The percentage of healthy children born in Belarus, the Ukraine and European Russia fell from 80 percent to less than 20 percent after 1986. The health consequences include increased fetal and infant deaths, birth defects, diseases of every organ system, cancers and non-cancerous tumors. Photographs of the tumors and birth defects are frightening.

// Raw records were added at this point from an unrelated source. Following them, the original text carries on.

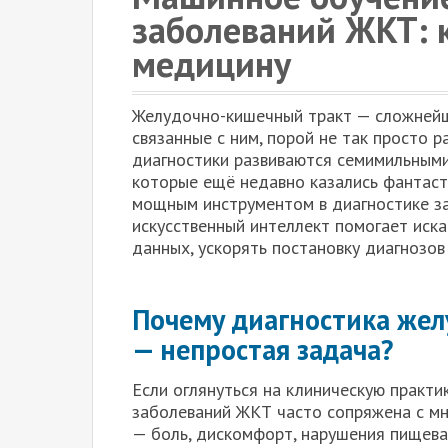
заболеваний ЖКТ: 
медицину
Желудочно-кишечный тракт — сложнейша
связанные с ним, порой не так просто 
диагностики развиваются семимильными
которые ещё недавно казались фантаст
мощным инструментом в диагностике за
искусственный интеллект помогает иск
данных, ускорять постановку диагнозов
Почему диагностика же
— непростая задача?
Если оглянуться на клиническую практи
заболеваний ЖКТ часто сопряжена с м
— боль, дискомфорт, нарушения пищев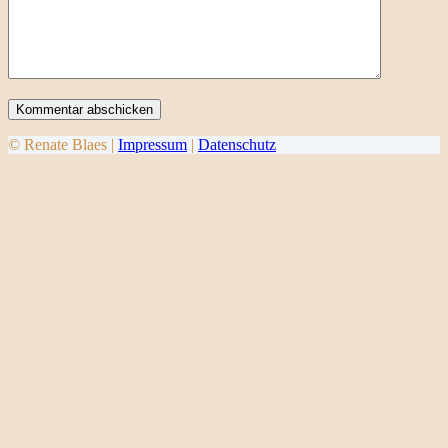
Kommentar abschicken
© Renate Blaes |
Impressum
|
Datenschutz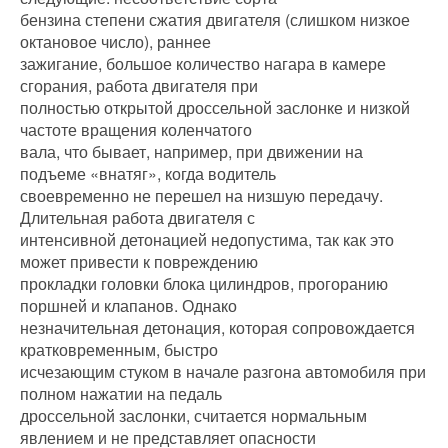
бензина степени сжатия двигателя (слишком низкое
октановое число), раннее
зажигание, большое количество нагара в камере
сгорания, работа двигателя при
полностью открытой дроссельной заслонке и низкой
частоте вращения коленчатого
вала, что бывает, например, при движении на
подъеме «внатяг», когда водитель
своевременно не перешел на низшую передачу.
Длительная работа двигателя с
интенсивной детонацией недопустима, так как это
может привести к повреждению
прокладки головки блока цилиндров, прогоранию
поршней и клапанов. Однако
незначительная детонация, которая сопровождается
кратковременным, быстро
исчезающим стуком в начале разгона автомобиля при
полном нажатии на педаль
дроссельной заслонки, считается нормальным
явлением и не представляет опасности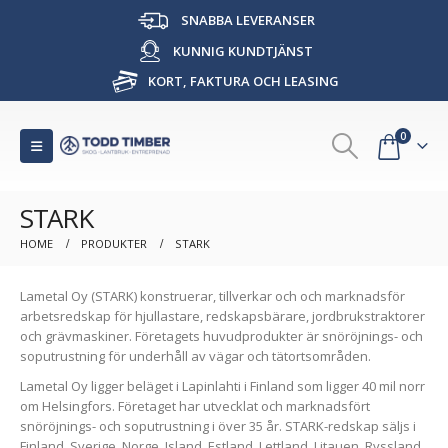
SNABBA LEVERANSER
KUNNIG KUNDTJÄNST
KORT, FAKTURA OCH LEASING
0
STARK
HOME
PRODUKTER
STARK
Lametal Oy (STARK) konstruerar, tillverkar och och marknadsför
arbetsredskap för hjullastare, redskapsbärare, jordbrukstraktorer
och grävmaskiner. Företagets huvudprodukter är snöröjnings- och
soputrustning för underhåll av vägar och tätortsområden.
Lametal Oy ligger beläget i Lapinlahti i Finland som ligger 40 mil norr
om Helsingfors. Företaget har utvecklat och marknadsfört
snöröjnings- och soputrustning i över 35 år. STARK-redskap säljs i
Finland, Sverige, Norge, Island, Estland, Lettland, Litauen, Ryssland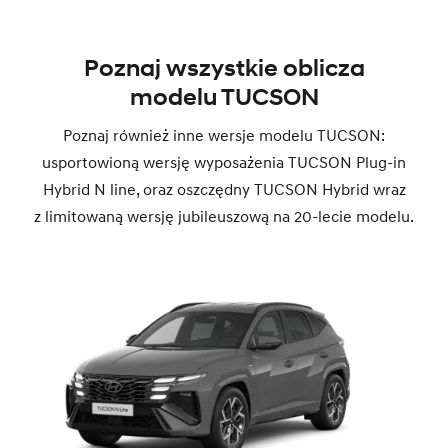
Poznaj wszystkie oblicza
modelu TUCSON
Poznaj również inne wersje modelu TUCSON:
usportowioną wersję wyposażenia TUCSON Plug-in
Hybrid N line, oraz oszczędny TUCSON Hybrid wraz
z limitowaną wersję jubileuszową na 20-lecie modelu.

Bird populations in California plummeted a month after Chernobyl and there is no other plausible explanation. Other species still show marked contamination: livestock, birds, fish, plants and trees. Grazing sheep in the UK, 2,000 miles away, still have high levels of radioactive Cesium 137. More than 1,000 square miles in the Ukraine still contain enough radioactivity to prohibit human habitation for hundreds of years.

Last year, Ukraine's president warned that the reactor ruins remain a serious threat. Most of Chernobyl's radioactivity is still in those ruins, which are encased in a rapidly deteriorating concrete shell vulnerable to collapse. Urgent work to construct a giant steel coffin over it is far behind schedule and the Ukraine is asking — begging, really — for financial help to complete the project.

It is common rhetoric that U.S. reactors are much better designed, but it is a half truth at best. In 1986, Chernobyl 4 was state of the art and its lid was stronger than domes covering some plants in this country. Soviet engineers pronounced it meltdown proof and that even if the worst happened, the lid would hold. Because of their older design, a meltdown in many U.S. reactors would release far more radiation than Chernobyl.

Numerous close calls have occurred among the aging U.S. reactors in addition to our own Three Mile Island accident. High cancer and infant mortality rates in Pennsylvania, especially Dauphin County, defy the common belief that no one died at Three Mile Island.

At least new nukes are safe, right? The Nuclear Regulatory Commission ruled that the flagship of new designs, the Toshiba-Westinghouse AP-1000, is unable to withstand earthquakes, hurricanes or tornadoes and has a critical flaw that could cause it to explode. We should have learned by now that extreme scientific endeavors are high risk. Several deepwater oil drilling catastrophes, two space shuttle explosions, three nuclear meltdowns and multiple near-misses certainly illustrate the point.

Even without accidents and earthquakes, nuclear power is a public health hazard. Every phase of the nuclear fuel cycle — the mining, milling, processing, routine power plant operations, waste transportation and storage — releases a steady stream of radioactivity into our environment. There is no such thing as a "safe" amount of radiation exposure. Even small increases raise everyone's risk slightly. When hundreds of millions of people have their health risks increased slightly, even in a best-case scenario there will be thousands of victims, which by definition is a public health disaster.

But Three Mile Island, Chernobyl, and now Fukushima and Dai-ichi, teach us that the nuclear industry's track record, like the oil industry's, was never close to best-case scenario. There is no reason to believe their future will be either, especially on the Green River in Utah.

Brian Moench is president of Utah Physicians for a Healthy Environment and a member of the Union of Concerned Scientists.